A fiduciary has a continuing duty of prudence to monitor and remove imprudent investments from the plan, not only the duty to select them prudently from the outset. Tibble v. Edison Int'l, 135 S. Ct. 1823 (May 18, 2015).
A bankruptcy debtor who converts from Chapter 13 bankruptcy to Chapter 7 is entitled to return of any post petition wages not yet distributed by the Chapter 13 trustee. Harris v. Viegelahn, 135 S. Ct. 1829 (May 18, 2015).
A district court erroneously granted an employer's motion to vacate arbitration award, because the arbitrator reasonably interpreted the collective bargaining agreement authorizing him to "interpret, apply or determine compliance" as giving him the authority to impose a remedy for wrongful discharge. United Nurses of Children's Hosp. v. Rady Children's Hosp. San Diego, 2015 U.S. App. LEXIS 8228 (9th Cir. May 19, 2015).

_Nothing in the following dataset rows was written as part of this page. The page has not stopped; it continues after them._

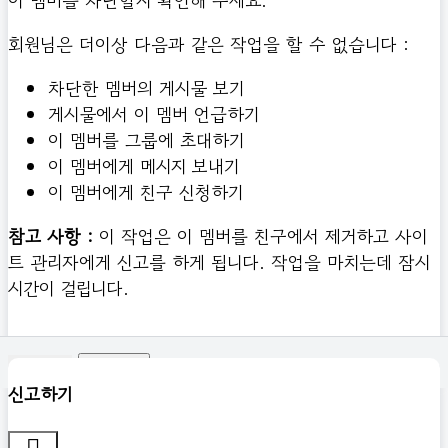
이 멤버를 차단할지 확인해 주세요.
회원님은 더이상 다음과 같은 작업을 할 수 없습니다 :
차단한 멤버의 게시물 보기
게시물에서 이 멤버 언급하기
이 멤버를 그룹에 초대하기
이 멤버에게 메시지 보내기
이 멤버에게 친구 신청하기
참고 사항 :
이 작업은 이 멤버를 친구에서 제거하고 사이
트 관리자에게 신고를 하게 됩니다. 작업을 마치는데 잠시
시간이 걸립니다.
확인하기
신고하기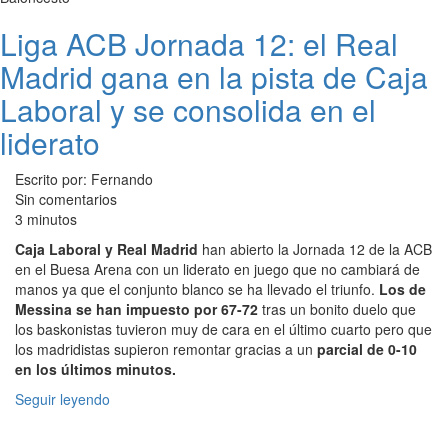
Liga ACB Jornada 12: el Real
Madrid gana en la pista de Caja
Laboral y se consolida en el
liderato
Escrito por: Fernando
Sin comentarios
3 minutos
Caja Laboral y Real Madrid
han abierto la Jornada 12 de la ACB
en el Buesa Arena con un liderato en juego que no cambiará de
manos ya que el conjunto blanco se ha llevado el triunfo.
Los de
Messina se han impuesto por 67-72
tras un bonito duelo que
los baskonistas tuvieron muy de cara en el último cuarto pero que
los madridistas supieron remontar gracias a un
parcial de 0-10
en los últimos minutos.
Seguir leyendo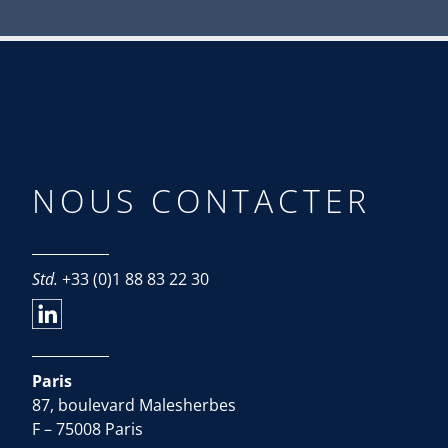
NOUS CONTACTER
Std.
+33 (0)1 88 83 22 30
Paris
87, boulevard Malesherbes
F – 75008 Paris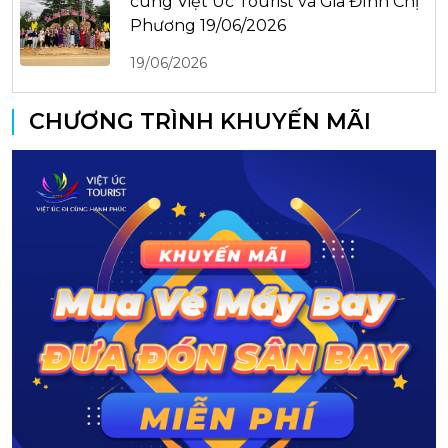
cùng Việt Úc Tourist và Gia Đình Chị
Phương 19/06/2026
19/06/2026
CHƯƠNG TRÌNH KHUYẾN MÃI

A district court properly granted a union summary judgment enforcing an arbitration award requiring an employer to comply with a collective bargaining agreement providing that it must preserve all stevedoring work for the bargaining unit, because the bargaining unit employees traditionally performed the work for employers who were members of the multi-employer bargaining association covered by the agreement and the employer had the right to control assignment of work. Am. President Line v. Int'l Longshore and Warehouse Union, Alaska Longshore Div., 2015 U.S. App. LEXIS 8229 (9th Cir. May 19, 2015).

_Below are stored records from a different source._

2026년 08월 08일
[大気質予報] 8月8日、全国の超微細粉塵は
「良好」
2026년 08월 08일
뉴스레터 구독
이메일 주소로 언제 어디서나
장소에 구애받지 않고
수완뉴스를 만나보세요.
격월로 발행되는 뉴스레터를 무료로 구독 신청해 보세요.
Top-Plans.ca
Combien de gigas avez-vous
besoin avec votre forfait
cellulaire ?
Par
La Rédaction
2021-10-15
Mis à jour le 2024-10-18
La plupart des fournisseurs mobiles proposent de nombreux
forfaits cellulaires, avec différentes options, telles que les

A district court properly dismissed a high school teacher's Title VII discrimination claim on behalf of students allegedly mistreated, because the discrimination was not against the teacher. The district court properly dismissed the teacher's hostile work environment claim, because several incidents of racial hostility by students and one by a fellow worker to a student's grandmother outside the teacher's presence were not sufficient to establish a hostile environment. Pierce v. Santa Maria Joint Union High Sch .Dist., 2015 U.S. App. LEXIS 8125 (9th Cir. May 18, 2015).
A former employer was entitled to enforce an arbitration agreement against a former employee, because the agreement covered employment disputes and the employer and it provided the employee an option to opt out of arbitration which she did not exercise. Hopkins v. Macy's West Stores, Inc., 2015 Haw. App. Lexis 239 (May 21, 2015).
Note: We analyze cases to learn rules the courts will follow or disappoint us if they don't. Rules that the courts follow allow us to behave and provide explanations that they accept. But competent advocates may limit the rules to the facts of the case where they are discussed, or expand rules by showing that differences in other cases are irrelevant.